The second and the one most rapidly gaining steam is the oral rehydration solution. These have around 700 mg of sodium and 400 mg of potassium and are designed around maximizing hydration as outlined by the World Health Organization. Outside of the undeveloped world, there is not much of an issue with clinical dehydration.
A third which is gaining steam in elite athletes is the high sodium formulations. These have over 1000 mg of sodium and are based on the idea of replacing what is lost in sweat. As mentioned in the science section, this results in a positive feedback loop wherein increasing sodium consumption increases sodium loss, which results in the thought of increasing sodium more. This cycle also increases potassium loss as potassium is needed to make urine which increases as the kidney tries to get rid of the excess sodium.

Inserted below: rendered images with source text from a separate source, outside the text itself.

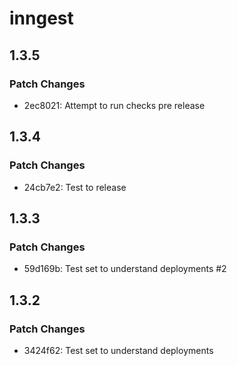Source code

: # inngest

## 1.3.5

### Patch Changes

- 2ec8021: Attempt to run checks pre release

## 1.3.4

### Patch Changes

- 24cb7e2: Test to release

## 1.3.3

### Patch Changes

- 59d169b: Test set to understand deployments #2

## 1.3.2

### Patch Changes

- 3424f62: Test set to understand deployments
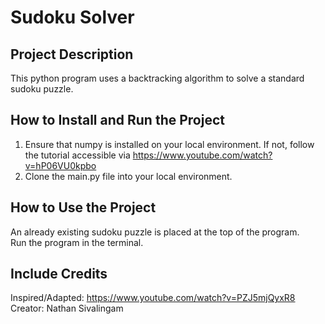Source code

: # Sudoku Solver

## Project Description
This python program uses a backtracking algorithm to solve a standard sudoku puzzle.

## How to Install and Run the Project
1. Ensure that numpy is installed on your local environment. If not, follow the tutorial accessible via https://www.youtube.com/watch?v=hP06VU0kpbo
2. Clone the main.py file into your local environment.

## How to Use the Project
An already existing sudoku puzzle is placed at the top of the program. <br />
Run the program in the terminal.

## Include Credits
Inspired/Adapted: https://www.youtube.com/watch?v=PZJ5mjQyxR8 <br />
Creator: Nathan Sivalingam

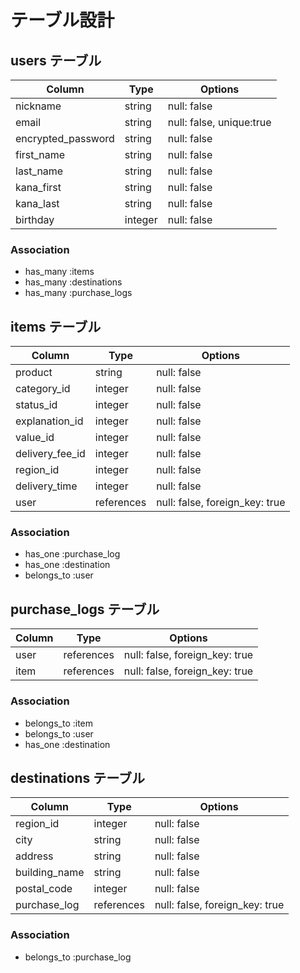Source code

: # テーブル設計

## users テーブル

| Column             | Type    | Options     |
| ------------------ | ------- | ----------- |
| nickname           | string  | null: false |
| email              | string  | null: false, unique:true |
| encrypted_password | string  | null: false |
| first_name         | string  | null: false |
| last_name          | string  | null: false |
| kana_first         | string  | null: false |
| kana_last          | string  | null: false |
| birthday           | integer | null: false |

### Association

- has_many :items
- has_many :destinations
- has_many :purchase_logs

## items テーブル

| Column          | Type       | Options                        |
| --------------- | ---------- | ------------------------------ |
| product         | string     | null: false                    |
| category_id     | integer    | null: false                    |
| status_id       | integer    | null: false                    |
| explanation_id  | integer    | null: false                    |
| value_id        | integer    | null: false                    |
| delivery_fee_id | integer    | null: false                    |
| region_id       | integer    | null: false                    |
| delivery_time   | integer    | null: false                    |
| user            | references | null: false, foreign_key: true |

### Association

- has_one :purchase_log
- has_one :destination
- belongs_to :user

## purchase_logs テーブル

| Column         | Type       | Options                        |
| -------------- | ---------- | ------------------------------ |
| user           | references | null: false, foreign_key: true |
| item           | references | null: false, foreign_key: true |

### Association

- belongs_to :item
- belongs_to :user
- has_one :destination

## destinations テーブル

| Column        | Type       | Options                        |
| ------------- | ---------- | ------------------------------ |
| region_id     | integer    | null: false                    |
| city          | string     | null: false                    |
| address       | string     | null: false                    |
| building_name | string     | null: false                    |
| postal_code   | integer    | null: false                    |
| purchase_log  | references | null: false, foreign_key: true |

### Association

- belongs_to :purchase_log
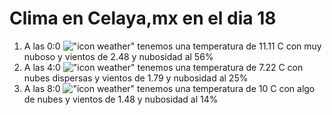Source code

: # Clima en Celaya,mx en el dia 18

1. A las 0:0 !["icon weather"](http://openweathermap.org/img/w/04n.png) tenemos una temperatura de 11.11 C con muy nuboso y  vientos de 2.48 y nubosidad al 56%
1. A las 4:0 !["icon weather"](http://openweathermap.org/img/w/03n.png) tenemos una temperatura de 7.22 C con nubes dispersas y  vientos de 1.79 y nubosidad al 25%
1. A las 8:0 !["icon weather"](http://openweathermap.org/img/w/02d.png) tenemos una temperatura de 10 C con algo de nubes y  vientos de 1.48 y nubosidad al 14%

The closest thing to Krampade would be Coconut water. The issue with Coconut water is the potassium content is not high enough to be maximally effective, about 600 mg per serving, and the Coconut water is largely unsustainable and not ecologically friendly. The coconut water industry has greatly reduced the price the farmers in the developing world get for their produce and the coconut groves are becoming senile (infertile). Krampade, on the other hand, uses potassium chloride, which is both plentiful and more efficient. On top of that, we have found that for most people 2000 mg per serving gives the most benefit.
Which product for who - how do we navigate your range?
Our products range in potassium content is 1000, 2000, and 4000 mg of potassium per serving, which we abbreviate to 1K, 2K, and 4K.
The 1K was originally designed for elderly people with age-related kidney dysfunction. This is mainly the 75 plus crowd.
The 2K is what 90% of people should be using. This is what we have termed the drop-in replacement for competitor products. Regular use of the 2K will prevent cramp formation and give all the benefits of a high potassium diet.
The 4K is designed for instant cramp relief or for those “crampers” that lose more potassium than most. This is what Eric, our CEO, uses 3 or 4 times per day as his kidneys pump out 12 to 16 grams per day regardless of consumption. Originally this was designed to resolve whole-body cramps during a wrestling injury timeout and allow continuation of competition without a fear of recramping. Athletic trainers regularly use this as a reactive intervention and do not have to worry about an athlete being back on their table to deal with cramps later in a contest.
Our other products, the Fiber, Recover, and Complete, all revolve around the 2K with added magnesium (which we call Krampade 2.0) and add the functionality of 9 grams soluble fiber, 30 grams of whey protein, and 9 grams of soluble fiber and 30 grams of whey protein per serving.
Incidentally, what is great about all our products, including the ones with whey protein, is that they all dissolve clear, making them 100% compliant with all international sport governing bodies.
What lies in store for Krampade?
We have finished the formulation of the first meal-replacement bar with high potassium, 30 g protein, 9 g fiber, and 1 g omega-3 fatty acids. Our prototype testing has come with rave reviews, and we are in the process of getting this off the ground. I think this will be a real game changer in the meal replacement bar space.
Our customers have been asking for more flavors of our zero sugar products, so we are launching the orange and fruit-punch flavors with zero sugar. We are also looking into creative ways to further improve the overall taste, which is no easy feat considering the big players have been trying for decades to create what we initially did in my basement.